Covid: How does Oxford’s vaccine work?

Phase-two trials show a strong immune response in older volunteers

Clea Skopeliti
Thursday 19 November 2020 14:59 GMT
Researchers have described the phase two data as ‘encouraging’
Researchers have described the phase two data as ‘encouraging’ (AFP via Getty Images)

Oxford’s coronavirus vaccine has shown promising preliminary results in older participants, with a strong immune response seen in over-60s and more data expected in coming weeks as the candidate enters the crucial late-stage trials.

Researchers described the findings as “encouraging”, and said participants in the Oxford trial developed similar immune responses across the three age groups: 18 to 55, 56 to 69, and 70 and over.

Further findings on the effectiveness of the candidate, which is manufactured by AstraZeneca, are expected in the next few weeks.

How does the Oxford/AstraZeneca vaccine work?

The ChAdOx1 nCoV-19 vaccine uses the conventional technology used to develop vaccines – a weakened form of the virus is used to prepare the body for an infection.  

This technology has been used to produce vaccines for the flu, Zika and Middle East respiratory syndrome (Mers), among other pathogens.

In this case, a harmless version of a common virus which causes a cold in chimpanzees has been genetically modified to stop it from growing in humans.

The vaccine enters the cells and produces the coronavirus’s distinct “spike protein”, which triggers an immune response and prepares the body to fight the virus in case of infection.

How is it different from Pfizer and Moderna’s vaccines?

While the Oxford/AstraZeneca vaccine uses traditional vaccine methods – introducing a weakened form of the virus – Pfrizer and Moderna use messenger RNA (mRNA) technology.

This type of vaccine uses only the virus’s genetic code. It enters the cells and tells them to create antigens, which are then recognised by the immune system, and prepares it to fight the coronavirus.

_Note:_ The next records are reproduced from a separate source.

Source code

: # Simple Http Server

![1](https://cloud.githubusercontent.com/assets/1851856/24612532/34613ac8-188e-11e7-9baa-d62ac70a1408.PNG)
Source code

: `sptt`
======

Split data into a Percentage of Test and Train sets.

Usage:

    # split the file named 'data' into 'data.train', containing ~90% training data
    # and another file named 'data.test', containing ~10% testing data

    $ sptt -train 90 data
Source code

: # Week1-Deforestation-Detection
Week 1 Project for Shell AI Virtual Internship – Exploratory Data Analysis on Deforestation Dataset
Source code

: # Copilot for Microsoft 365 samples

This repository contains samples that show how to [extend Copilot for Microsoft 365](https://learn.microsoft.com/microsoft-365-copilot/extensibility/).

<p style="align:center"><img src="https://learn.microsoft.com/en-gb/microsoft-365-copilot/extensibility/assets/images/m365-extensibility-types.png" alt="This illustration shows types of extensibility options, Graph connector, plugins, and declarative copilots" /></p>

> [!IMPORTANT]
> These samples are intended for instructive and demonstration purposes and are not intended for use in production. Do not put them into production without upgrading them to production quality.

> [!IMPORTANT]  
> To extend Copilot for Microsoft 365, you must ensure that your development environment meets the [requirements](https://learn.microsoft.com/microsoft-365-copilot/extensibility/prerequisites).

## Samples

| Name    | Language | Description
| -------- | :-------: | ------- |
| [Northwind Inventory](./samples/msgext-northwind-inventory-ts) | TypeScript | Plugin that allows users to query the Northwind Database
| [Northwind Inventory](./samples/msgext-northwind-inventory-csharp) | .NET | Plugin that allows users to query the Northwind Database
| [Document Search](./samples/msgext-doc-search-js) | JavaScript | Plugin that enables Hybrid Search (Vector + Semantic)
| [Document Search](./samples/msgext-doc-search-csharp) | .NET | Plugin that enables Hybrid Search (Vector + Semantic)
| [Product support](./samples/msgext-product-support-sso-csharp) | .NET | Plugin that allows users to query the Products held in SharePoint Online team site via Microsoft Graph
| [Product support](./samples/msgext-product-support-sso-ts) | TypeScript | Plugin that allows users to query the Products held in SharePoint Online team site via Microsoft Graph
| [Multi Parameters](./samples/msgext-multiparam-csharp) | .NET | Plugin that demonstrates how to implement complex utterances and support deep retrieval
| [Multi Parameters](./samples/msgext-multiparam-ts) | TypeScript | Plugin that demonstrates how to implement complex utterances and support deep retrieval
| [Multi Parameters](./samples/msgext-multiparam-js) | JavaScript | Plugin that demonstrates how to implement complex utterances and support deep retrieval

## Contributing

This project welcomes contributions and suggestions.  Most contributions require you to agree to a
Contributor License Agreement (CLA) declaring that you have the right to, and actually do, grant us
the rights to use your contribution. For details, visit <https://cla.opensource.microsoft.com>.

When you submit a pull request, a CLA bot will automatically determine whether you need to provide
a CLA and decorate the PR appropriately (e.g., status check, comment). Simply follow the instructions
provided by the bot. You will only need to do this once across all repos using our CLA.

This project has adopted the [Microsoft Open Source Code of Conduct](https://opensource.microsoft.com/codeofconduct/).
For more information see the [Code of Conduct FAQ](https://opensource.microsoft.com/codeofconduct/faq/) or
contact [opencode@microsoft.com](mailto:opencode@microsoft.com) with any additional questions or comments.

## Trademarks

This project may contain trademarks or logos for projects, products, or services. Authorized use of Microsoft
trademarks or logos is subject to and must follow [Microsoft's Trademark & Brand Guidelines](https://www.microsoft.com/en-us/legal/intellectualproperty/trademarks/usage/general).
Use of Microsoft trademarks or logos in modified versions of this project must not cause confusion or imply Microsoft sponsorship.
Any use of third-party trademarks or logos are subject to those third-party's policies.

mRNA vaccines can be produced more quickly, as no virus is needed.

What immune responses does the vaccine trigger?

The Oxford vaccine has been shown to induce both an antibody and T-cell response, as have the candidates developed by Pfizer and Moderna.

Nearly all effective vaccines provoke both responses in participants.

Antibodies are proteins produced by the immune system in response to the presence of a foreign invaders, known as antigens.

T-cells are a kind of white blood cell which kill infected host cells.

Can we produce the vaccine to scale?

The UK has ordered 100 million doses of the Oxford vaccine – enough for most of the population, as the jab requires two doses.

The head of the UK Vaccine Taskforce, Kate Bingham, has said she is confident it can be produced at scale.

The UK has also secured 40 million doses of the Pfizer-BioNTech vaccine and 5 million of the Moderna vaccine. 

How effective is the jab for older people?

Researchers have said the phase two Oxford-AstraZeneca trials suggest there have been “similar” immune responses among younger and older adults.

The preliminary findings, released on Thursday, have boosted hopes that it will be able to help protect people in the most vulnerable age brackets.

This is particularly reassuring because older people, who are most at risk from the virus and have weaker immune systems, tend not to respond as effectively to vaccines as younger adults. 

It comes as data from the Pfizer vaccine’s ongoing phase three trials has also shown the candidate to be effective in 94 per cent of over-65s. 

Volunteers in older age groups were also less likely to experience side effects from Oxford’s ChAdOx1 nCov-2019 vaccine, which were usually mild.